Pour tenter d’expliquer pourquoi notre pays est l’un des plus mauvais élèves en termes d’utilisation de pesticides en Europe, PAN Europe et Nature & Progrès Belgique se sont penchées sur les pratiques défaillantes de la Direction générale Animaux, Végétaux et Alimentation du SPF Santé Publique, sous la tutelle du ministre fédéral de l’Agriculture.

 

La belgique, mauvaise élève

• Un tiers des autorisations sont octroyées à des pesticides classés cancérigènes, toxiques pour la reproduction, nocifs pour les bébés nourris au lait maternel, et/ou toxiques pour certains organes à la suite d’expositions répétées ou d’une exposition prolongée
• 26 % des autorisations de pesticides en Belgique sont données à des produits classés cancérigènes et/ou toxiques pour la reproduction, soit plus de 400 autorisations
• 16 % des pesticides autorisés en Belgique sont susceptibles d’altérer les fonctions sexuelle et reproductive et impactent potentiellement le développement du foetus
• 16 fongicides toxiques pour les bébés nourris au lait maternel sont autorisés en Belgique
• 10 % de pesticides « très toxiques » parmi les pesticides « amateurs » autorisés en Belgique
• Un quart des pesticides autorisés en Belgique sont des pesticides hautement toxiques (candidats à la substitution) qui devraient être remplacés par des alternatives plus sûres
• Plus de 300 pesticides commercialisés en Belgique contiennent au moins une substance active identifiée comme hautement toxique au niveau européen
• 34 % des fruits et légumes belges contaminés par au moins un pesticide hautement toxique entre 2011 et 2019 – dont 87 % des poires et 53% des pommes contaminés en 2019 – soit une augmentation de 53% en 9 ans
• La Belgique est le 8ème pays ayant le plus dérogé à une interdiction de pesticides au niveau européen pour protéger la santé et l’environnement entre 2019 et 2022
• Le nombre de dérogations d’urgence en Belgique a augmenté de plus de 350 % entre 2011 et 2020. A titre de comparaison au niveau européen, le nombre d’autorisations d’urgence a augmenté de plus de 300% entre 2011 à 2018 en Europe contre plus de 400% en Belgique pour la même période.

## Énoncé
Veuillez reporter à l'identique le passage de l'extrait sur les pesticides en Belgique qui s'ouvre sur les mots « Pour tenter d’expliquer » et se clôt sur « fédéral de l’Agriculture. ».

[Données enregistrées]
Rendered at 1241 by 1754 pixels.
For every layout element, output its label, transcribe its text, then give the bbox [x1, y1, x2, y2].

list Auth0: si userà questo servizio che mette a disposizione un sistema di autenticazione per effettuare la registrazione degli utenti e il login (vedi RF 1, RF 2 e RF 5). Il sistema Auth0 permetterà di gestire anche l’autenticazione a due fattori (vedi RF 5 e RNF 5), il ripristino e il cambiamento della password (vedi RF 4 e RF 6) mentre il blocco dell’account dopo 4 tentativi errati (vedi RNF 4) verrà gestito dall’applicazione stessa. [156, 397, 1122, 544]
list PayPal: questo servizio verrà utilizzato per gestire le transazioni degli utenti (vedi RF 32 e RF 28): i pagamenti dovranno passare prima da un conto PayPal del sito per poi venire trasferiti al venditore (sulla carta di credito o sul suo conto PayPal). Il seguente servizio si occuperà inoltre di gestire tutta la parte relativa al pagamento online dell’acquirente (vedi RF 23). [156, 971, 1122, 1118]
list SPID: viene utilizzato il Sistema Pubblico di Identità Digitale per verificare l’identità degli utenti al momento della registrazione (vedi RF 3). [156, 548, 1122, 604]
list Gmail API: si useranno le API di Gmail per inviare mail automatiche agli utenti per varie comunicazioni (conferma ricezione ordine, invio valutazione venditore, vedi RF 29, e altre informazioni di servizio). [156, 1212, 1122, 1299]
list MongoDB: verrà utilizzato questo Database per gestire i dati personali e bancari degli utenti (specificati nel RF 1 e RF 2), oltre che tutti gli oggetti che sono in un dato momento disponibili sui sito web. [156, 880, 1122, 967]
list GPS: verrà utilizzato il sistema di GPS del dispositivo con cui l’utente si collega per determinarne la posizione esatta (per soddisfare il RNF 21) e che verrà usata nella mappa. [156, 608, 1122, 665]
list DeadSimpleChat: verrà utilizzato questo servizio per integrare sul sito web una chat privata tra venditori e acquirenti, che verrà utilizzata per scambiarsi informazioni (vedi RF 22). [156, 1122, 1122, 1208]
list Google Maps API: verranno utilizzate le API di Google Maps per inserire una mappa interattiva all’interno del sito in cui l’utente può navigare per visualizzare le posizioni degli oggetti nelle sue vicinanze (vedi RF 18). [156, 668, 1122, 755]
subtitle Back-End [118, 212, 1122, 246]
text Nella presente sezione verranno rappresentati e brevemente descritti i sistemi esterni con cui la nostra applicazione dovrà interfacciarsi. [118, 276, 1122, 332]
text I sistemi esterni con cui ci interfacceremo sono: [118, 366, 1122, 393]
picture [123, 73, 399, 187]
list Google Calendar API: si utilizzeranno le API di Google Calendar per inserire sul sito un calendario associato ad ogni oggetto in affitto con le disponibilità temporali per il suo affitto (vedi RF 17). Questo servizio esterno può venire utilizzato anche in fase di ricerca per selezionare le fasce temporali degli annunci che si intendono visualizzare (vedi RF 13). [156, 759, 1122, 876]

## Réponse
Pour tenter d’expliquer pourquoi notre pays est l’un des plus mauvais élèves en termes d’utilisation de pesticides en Europe, PAN Europe et Nature & Progrès Belgique se sont penchées sur les pratiques défaillantes de la Direction générale Animaux, Végétaux et Alimentation du SPF Santé Publique, sous la tutelle du ministre fédéral de l’Agriculture.